_Task brief_
Exactly the lines from the opening of the records through the line containing "Arame Farpado" should be copied, with both included.

_Dataset records_
Start of Block

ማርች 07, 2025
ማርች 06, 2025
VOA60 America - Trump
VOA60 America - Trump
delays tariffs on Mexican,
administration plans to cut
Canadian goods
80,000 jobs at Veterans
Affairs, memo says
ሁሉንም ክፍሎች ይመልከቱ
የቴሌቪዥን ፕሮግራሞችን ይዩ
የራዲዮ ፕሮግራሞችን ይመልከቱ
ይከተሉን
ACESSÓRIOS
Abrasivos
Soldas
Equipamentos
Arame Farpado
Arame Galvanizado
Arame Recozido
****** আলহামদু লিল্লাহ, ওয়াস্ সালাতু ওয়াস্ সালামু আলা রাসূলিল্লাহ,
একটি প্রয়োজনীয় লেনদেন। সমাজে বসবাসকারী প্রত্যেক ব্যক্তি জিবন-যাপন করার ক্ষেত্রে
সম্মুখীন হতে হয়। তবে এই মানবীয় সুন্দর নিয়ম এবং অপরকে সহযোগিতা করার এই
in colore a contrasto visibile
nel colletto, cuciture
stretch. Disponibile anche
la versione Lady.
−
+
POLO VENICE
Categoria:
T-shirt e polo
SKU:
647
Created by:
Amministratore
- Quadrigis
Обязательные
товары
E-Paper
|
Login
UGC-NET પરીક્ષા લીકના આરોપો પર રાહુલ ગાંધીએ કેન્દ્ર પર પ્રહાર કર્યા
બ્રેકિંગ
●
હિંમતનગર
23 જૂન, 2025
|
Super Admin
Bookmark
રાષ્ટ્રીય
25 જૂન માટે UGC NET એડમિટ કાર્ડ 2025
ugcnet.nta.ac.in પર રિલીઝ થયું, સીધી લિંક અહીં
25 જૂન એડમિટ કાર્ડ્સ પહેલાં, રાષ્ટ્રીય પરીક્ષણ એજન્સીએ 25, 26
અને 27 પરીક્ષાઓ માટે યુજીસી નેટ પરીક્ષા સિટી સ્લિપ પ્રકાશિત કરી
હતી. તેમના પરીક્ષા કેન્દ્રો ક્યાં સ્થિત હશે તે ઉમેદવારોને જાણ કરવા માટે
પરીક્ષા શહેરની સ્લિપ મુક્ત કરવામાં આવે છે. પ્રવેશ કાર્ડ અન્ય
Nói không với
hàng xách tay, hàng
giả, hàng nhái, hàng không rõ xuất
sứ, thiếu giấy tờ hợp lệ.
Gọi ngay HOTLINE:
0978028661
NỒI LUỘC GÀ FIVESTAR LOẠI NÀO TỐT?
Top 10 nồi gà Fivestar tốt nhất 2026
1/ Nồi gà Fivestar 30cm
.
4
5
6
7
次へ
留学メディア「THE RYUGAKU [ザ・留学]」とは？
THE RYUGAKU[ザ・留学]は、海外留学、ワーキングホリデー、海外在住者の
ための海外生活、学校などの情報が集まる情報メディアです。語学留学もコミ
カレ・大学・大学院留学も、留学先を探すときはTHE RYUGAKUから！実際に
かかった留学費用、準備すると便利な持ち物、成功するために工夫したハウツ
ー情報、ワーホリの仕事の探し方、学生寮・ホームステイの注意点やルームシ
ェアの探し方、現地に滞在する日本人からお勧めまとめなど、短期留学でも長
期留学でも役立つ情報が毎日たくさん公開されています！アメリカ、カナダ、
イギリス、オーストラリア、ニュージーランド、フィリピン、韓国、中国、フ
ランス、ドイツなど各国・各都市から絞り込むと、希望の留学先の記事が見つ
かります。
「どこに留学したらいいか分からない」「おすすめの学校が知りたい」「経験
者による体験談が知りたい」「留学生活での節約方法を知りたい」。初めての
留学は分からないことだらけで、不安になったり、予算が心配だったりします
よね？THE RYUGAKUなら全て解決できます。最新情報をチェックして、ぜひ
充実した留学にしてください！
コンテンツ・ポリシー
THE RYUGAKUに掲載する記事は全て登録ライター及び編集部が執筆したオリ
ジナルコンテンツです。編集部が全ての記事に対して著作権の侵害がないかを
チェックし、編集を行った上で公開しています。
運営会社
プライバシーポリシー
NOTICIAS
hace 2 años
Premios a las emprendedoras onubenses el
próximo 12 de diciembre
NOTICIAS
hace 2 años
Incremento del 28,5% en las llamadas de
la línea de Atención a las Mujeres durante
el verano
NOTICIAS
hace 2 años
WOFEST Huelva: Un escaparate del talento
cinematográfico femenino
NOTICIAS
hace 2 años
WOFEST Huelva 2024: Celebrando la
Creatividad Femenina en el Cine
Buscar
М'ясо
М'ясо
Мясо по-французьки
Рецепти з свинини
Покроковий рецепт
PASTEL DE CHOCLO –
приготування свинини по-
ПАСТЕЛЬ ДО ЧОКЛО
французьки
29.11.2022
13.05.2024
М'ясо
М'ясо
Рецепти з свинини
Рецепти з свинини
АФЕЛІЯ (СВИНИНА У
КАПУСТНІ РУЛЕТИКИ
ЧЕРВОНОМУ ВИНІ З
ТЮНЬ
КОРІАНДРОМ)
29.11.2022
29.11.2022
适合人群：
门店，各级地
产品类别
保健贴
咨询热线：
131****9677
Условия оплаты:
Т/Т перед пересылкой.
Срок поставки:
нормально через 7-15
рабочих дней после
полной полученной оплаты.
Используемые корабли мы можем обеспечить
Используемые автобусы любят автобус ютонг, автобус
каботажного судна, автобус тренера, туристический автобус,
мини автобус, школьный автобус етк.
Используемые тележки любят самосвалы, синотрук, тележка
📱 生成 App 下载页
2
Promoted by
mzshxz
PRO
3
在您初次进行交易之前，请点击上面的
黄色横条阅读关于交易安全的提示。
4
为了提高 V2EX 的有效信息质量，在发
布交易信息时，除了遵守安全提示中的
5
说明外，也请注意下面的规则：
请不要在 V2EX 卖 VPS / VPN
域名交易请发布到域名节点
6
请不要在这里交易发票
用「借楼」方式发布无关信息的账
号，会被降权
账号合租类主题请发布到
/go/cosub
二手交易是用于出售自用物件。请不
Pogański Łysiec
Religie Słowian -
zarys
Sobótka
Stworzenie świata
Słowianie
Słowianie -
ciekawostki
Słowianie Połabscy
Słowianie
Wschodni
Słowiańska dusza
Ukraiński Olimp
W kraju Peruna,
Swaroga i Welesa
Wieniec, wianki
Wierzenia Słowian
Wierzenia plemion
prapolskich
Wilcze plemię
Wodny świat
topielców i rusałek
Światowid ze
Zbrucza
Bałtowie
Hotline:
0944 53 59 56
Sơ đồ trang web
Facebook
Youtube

End of Block

_Problem solution_
ማርች 07, 2025
ማርች 06, 2025
VOA60 America - Trump
VOA60 America - Trump
delays tariffs on Mexican,
administration plans to cut
Canadian goods
80,000 jobs at Veterans
Affairs, memo says
ሁሉንም ክፍሎች ይመልከቱ
የቴሌቪዥን ፕሮግራሞችን ይዩ
የራዲዮ ፕሮግራሞችን ይመልከቱ
ይከተሉን
ACESSÓRIOS
Abrasivos
Soldas
Equipamentos
Arame Farpado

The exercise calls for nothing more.